GIVEN RECORDS Block Start

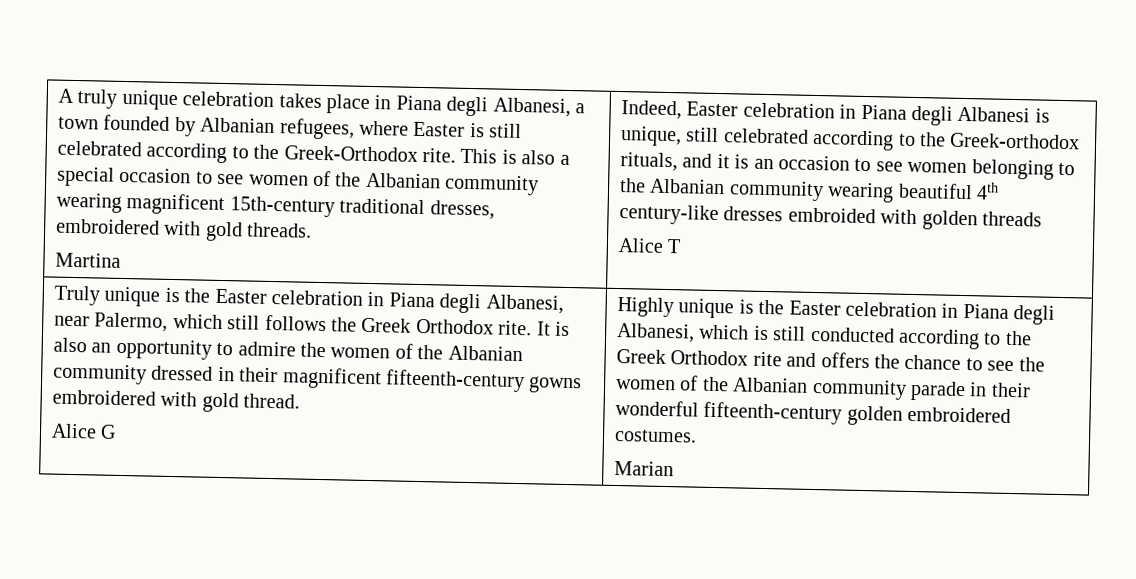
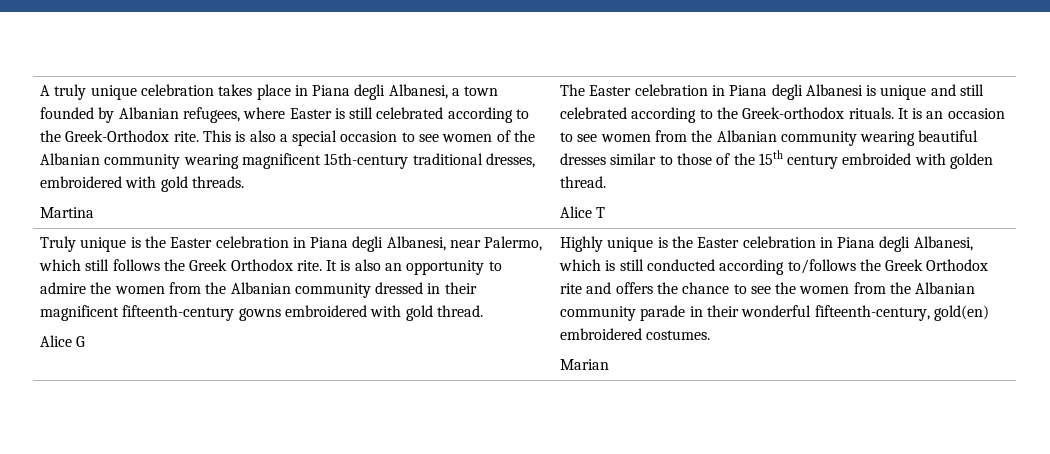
[620,100,682,120] Indeed, -> [559,84,585,96] The
[619,126,682,147] unique, -> [880,84,956,100] unique and
[619,152,730,172] rituals, and it -> [848,107,909,119] rituals. It
[971,159,1075,180] belonging to -> [654,130,687,142] from
[975,182,999,200] [618,204,784,226] 4th century-like dresses -> [559,150,839,169] dresses similar to those of the 15th century
[981,211,1042,227] threads -> [559,176,606,188] thread.
[394,343,413,359] of -> [168,282,201,294] from
[983,332,1002,345] to -> [787,259,856,274] to/follows
[679,375,699,391] of -> [853,282,886,294] from
[703,401,903,426] fifteenth-century golden -> [814,305,989,321] fifteenth-century, gold(en)

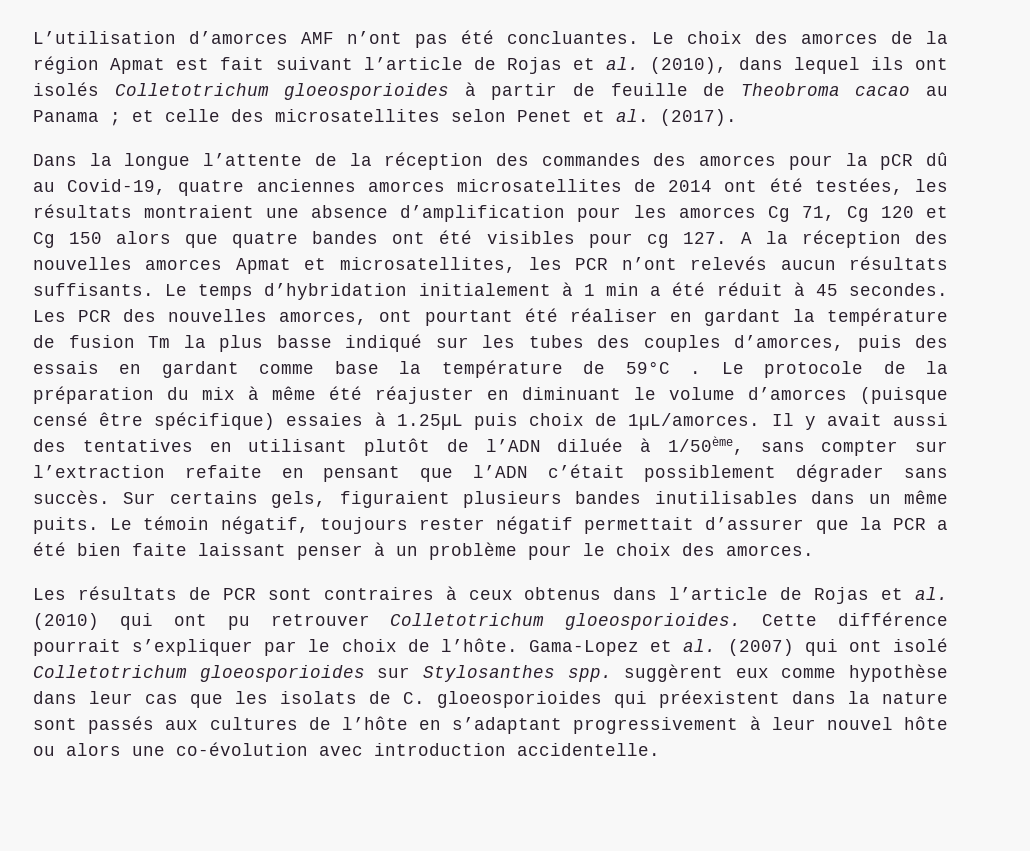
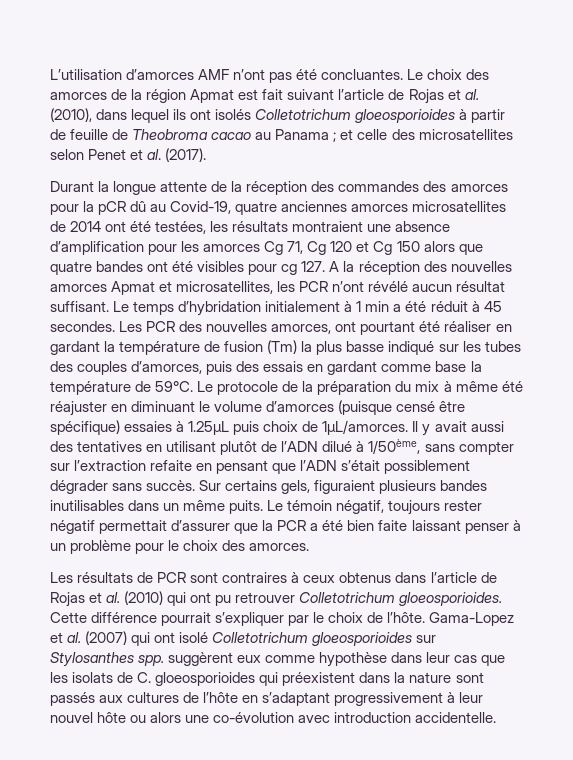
[33,154,77,166] Dans -> [50,181,94,192] Durant
[203,153,303,166] l’attente -> [160,181,208,192] attente
[690,256,948,270] [33,283,154,296] relevés aucun résultats suffisants. -> [368,281,506,292] [50,301,109,312] révélé aucun résultat suffisant.
[148,336,170,348] Tm -> [267,340,298,354] (Tm)
[625,361,702,374] 59°C . -> [155,381,194,392] 59°C.
[557,438,624,452] diluée -> [322,441,353,452] dilué
[547,464,625,478] c’était -> [341,460,381,471] s’était

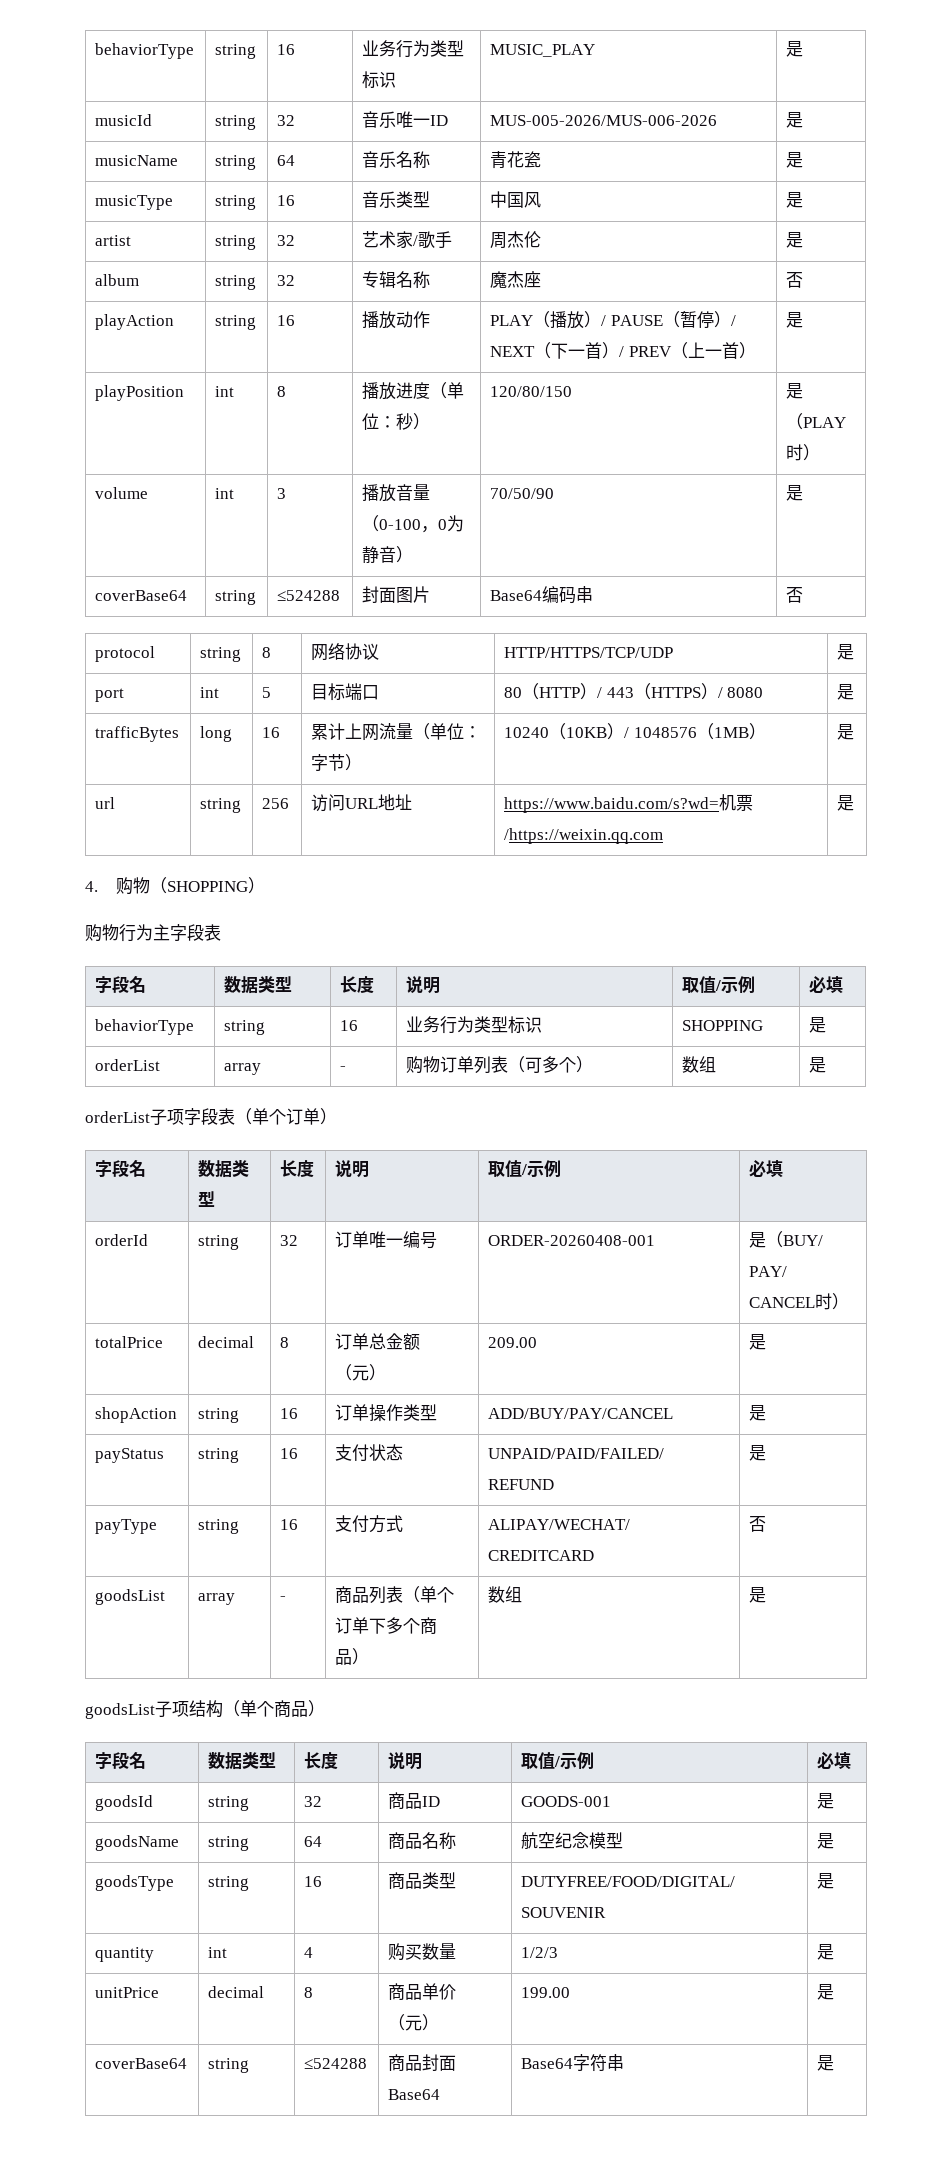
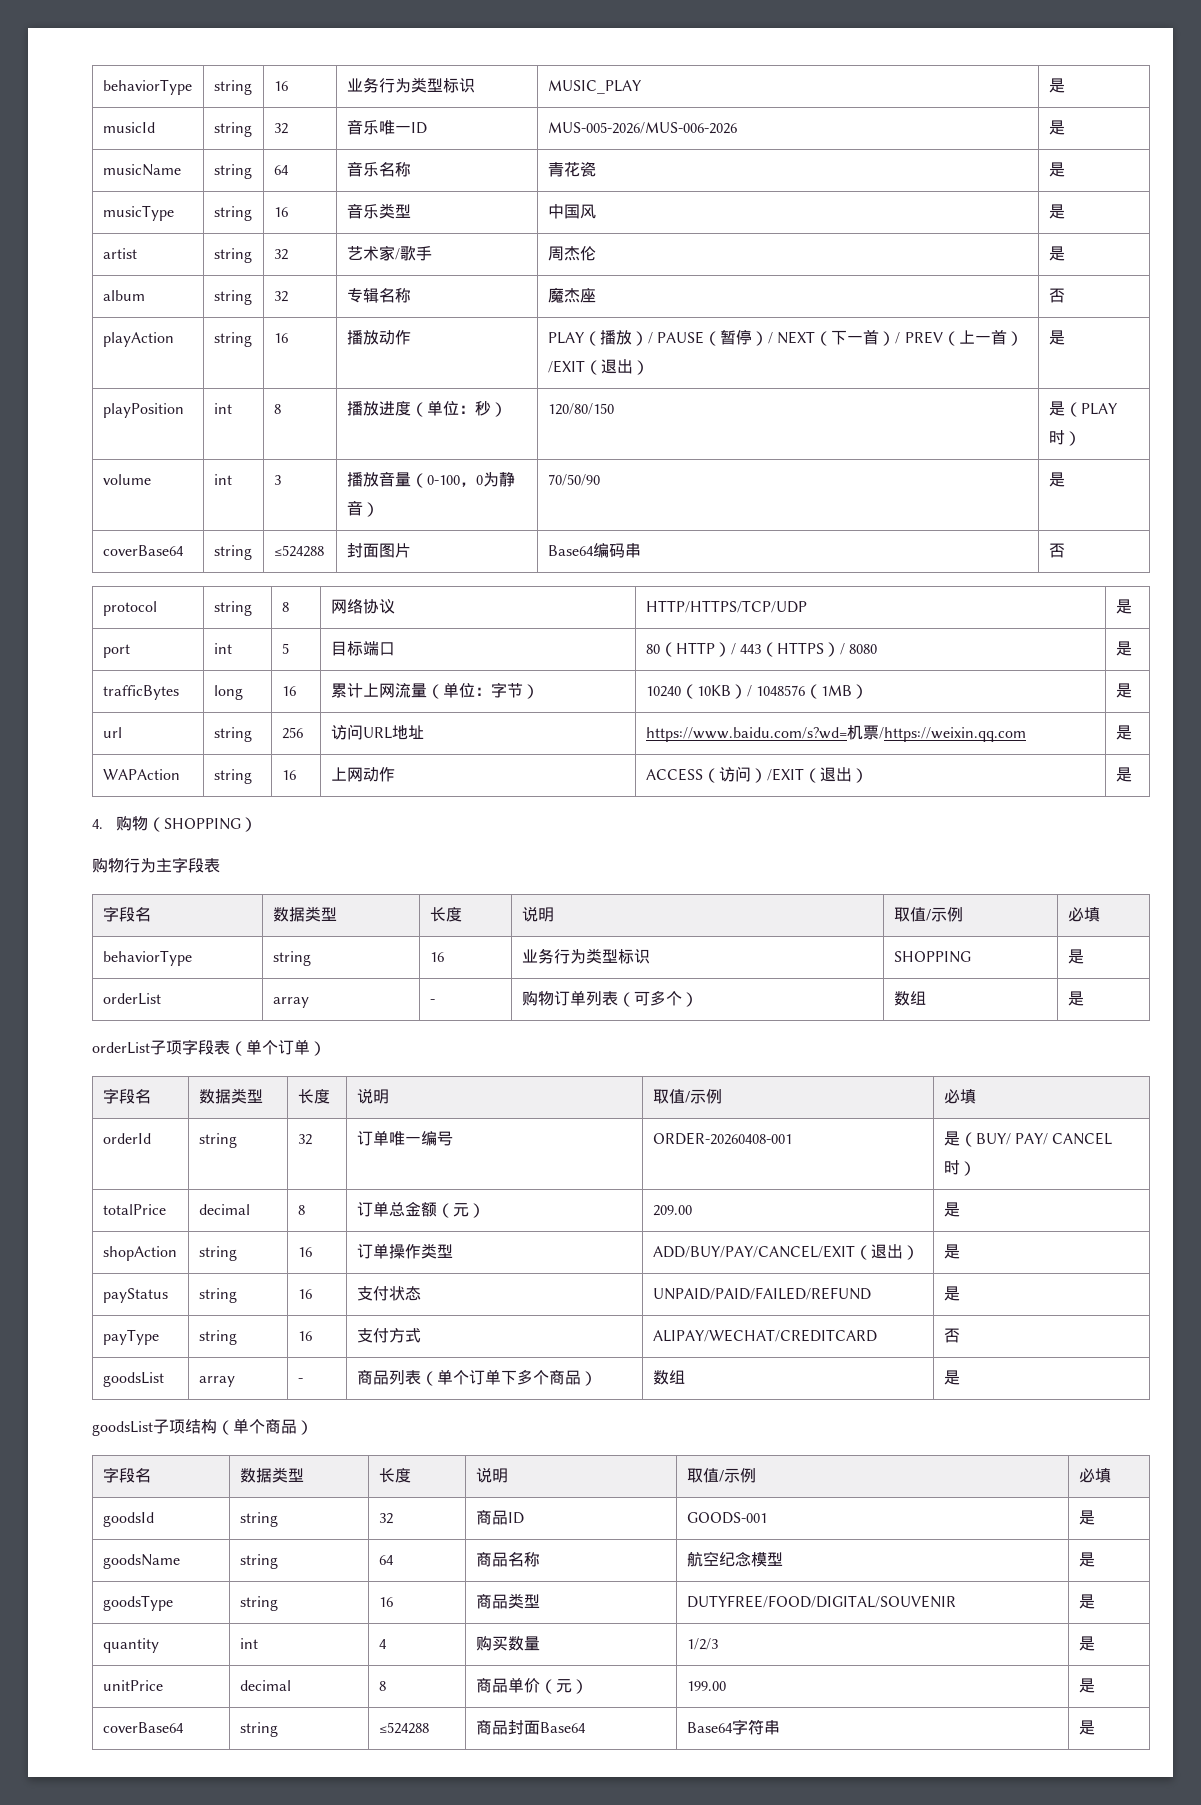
(756, 350) none -> [547,359,649,375] /EXIT（退出）
(855, 803) none -> [102,769,180,780] [213,769,252,784] [281,770,296,780] [330,767,395,782] [645,766,868,783] [1115,767,1132,782] // WAPAction | string | 16 | 上网动作 | ACCESS（访问）/EXIT（退出） | 是
[488,1408,674,1419] ADD/BUY/PAY/CANCEL -> [652,1244,919,1260] ADD/BUY/PAY/CANCEL/EXIT（退出）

GIVEN RECORDS Block End

[INSTRUCTION] Here the job is to print all the entries above exactly, minus the images.

[ANSWER SPACE]
[620,100,682,120] Indeed, -> [559,84,585,96] The
[619,126,682,147] unique, -> [880,84,956,100] unique and
[619,152,730,172] rituals, and it -> [848,107,909,119] rituals. It
[971,159,1075,180] belonging to -> [654,130,687,142] from
[975,182,999,200] [618,204,784,226] 4th century-like dresses -> [559,150,839,169] dresses similar to those of the 15th century
[981,211,1042,227] threads -> [559,176,606,188] thread.
[394,343,413,359] of -> [168,282,201,294] from
[983,332,1002,345] to -> [787,259,856,274] to/follows
[679,375,699,391] of -> [853,282,886,294] from
[703,401,903,426] fifteenth-century golden -> [814,305,989,321] fifteenth-century, gold(en)

[33,154,77,166] Dans -> [50,181,94,192] Durant
[203,153,303,166] l’attente -> [160,181,208,192] attente
[690,256,948,270] [33,283,154,296] relevés aucun résultats suffisants. -> [368,281,506,292] [50,301,109,312] révélé aucun résultat suffisant.
[148,336,170,348] Tm -> [267,340,298,354] (Tm)
[625,361,702,374] 59°C . -> [155,381,194,392] 59°C.
[557,438,624,452] diluée -> [322,441,353,452] dilué
[547,464,625,478] c’était -> [341,460,381,471] s’était

(756, 350) none -> [547,359,649,375] /EXIT（退出）
(855, 803) none -> [102,769,180,780] [213,769,252,784] [281,770,296,780] [330,767,395,782] [645,766,868,783] [1115,767,1132,782] // WAPAction | string | 16 | 上网动作 | ACCESS（访问）/EXIT（退出） | 是
[488,1408,674,1419] ADD/BUY/PAY/CANCEL -> [652,1244,919,1260] ADD/BUY/PAY/CANCEL/EXIT（退出）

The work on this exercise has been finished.